It meant that suppliers were struggling to cope with rocketing costs, because they were unable to pass them on to customers on a fixed tariff.
The problems led 26 providers to collapse last year, and more are predicted to go bust in the coming months.
As a result, some households are now being double charged after their provider has gone bust, with payments taken from both the old and new supplier.
These failures will also mean households will see an extra £85 at least added onto their bills from next April.
Will bills go up in 2022?
Unfortunately, it looks like households are facing even more hikes to their energy bills this year.
Families could be forking out as much as £3,700 a year within a matter of weeks if they sign up to the most expensive tariffs.
This is because 226 energy deals are set to finish by the end of March, at which point customers will have to find a new deal.
These customers are currently paying around £900 a year for energy – well below the price cap of £1,277.
It means that those on the cheapest deals will see their bills surge by around £400to meet the price cap of £1,277.
And those looking to lock in to another fixed tariff could be facing a whopping increase of almost £3,000 a year.
That's not to mention changes to the price cap expected to be announced next month.
The next price cap amount with be announced on February 5 and experts have said it could climb to a record-breaking £1,800 a year from April.
It's meant that customers are scratching over their heads on whether or not to fix their bill or stick to the price cap.
Consumer champion Martin Lewis issued advice this week saying that it is best to stick to today's cheapest deals – which is on the price cap.
However, it is uncertain what the best deals will be in the future – but experts are predicting bills could rise further.

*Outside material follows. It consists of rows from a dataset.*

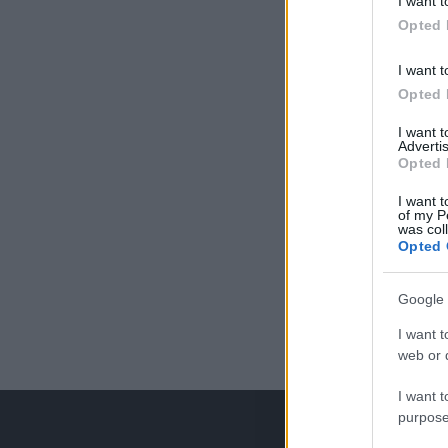
I want t
Opted 
I want t
Opted 
I want 
Advertis
Opted 
I want t
of my P
was col
Opted 
Google 
I want t
web or d
I want t
purpose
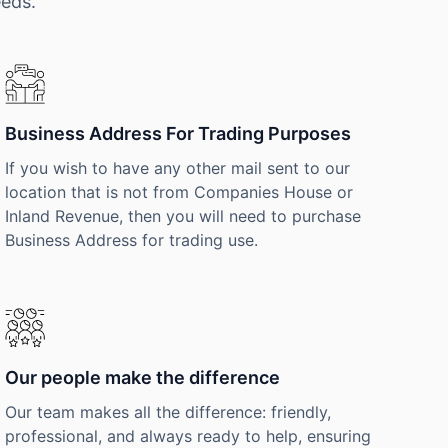
eeds.
Business Address For Trading Purposes
If you wish to have any other mail sent to our
location that is not from Companies House or
Inland Revenue, then you will need to purchase
Business Address for trading use.
Our people make the difference
Our team makes all the difference: friendly,
professional, and always ready to help, ensuring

Uswitch head of regulation Richard Neudegg said that although it's hard to know what will happen to energy prices after this, there "are no signs of wholesale prices returning to where they were last year".
What if I'm on a pre-payment meter?
Around 4.3million UK consumers use a pre-payment meter for their energy bills, according to Uswitch.
This involves paying for your gas and electricity use before you use it by topping up a meter at a shop or online.
These customers saw their bills go jump by £153 from £1,156 to £1,309 in October under the energy price cap changes.
These customers will also see costs go up this year like everybody else's, Mr Neudegg said.
How can I avoid the hikes?
Unfortunately, the chances are you're going to be paying more for energy this year.
But there are some ways to keep your bills under control.
Mr Neudegg said its best to keep to a standard variable tariff, as there are no fixed deals that offer "better value than the price cap".
"It’s possible that more fixed deals could start to return to the market in the coming months, but they are currently very expensive and you’d lose the protection of the current price cap over the higher consumption winter months by moving now," he added.
If you're struggling to pay for your bills, then there are ways to get financial help for the costs.
Which? home products and services editor said: "Speak to your energy provider about a payment plan you can afford and check to see if you qualify for any government schemes, such as the warm home discount or cold weather payment."
You can get £25 a week to help with energy bills during the winter under the cold weather payment scheme.
While the warm home discount scheme means you can a £140 payment that goes toward your heating costs.
These aren't the only schemes where you can apply for help.
Through the Household Support Fund, councils can use cash in a number of ways to help people cover the cost of heating their home.
The help you can get varies depending on what your local authority is offering, but some councils are giving away over £100 for free.
Plus, some pensioners may be eligible for one-off winter fuel payments from the government of between £100 and £300.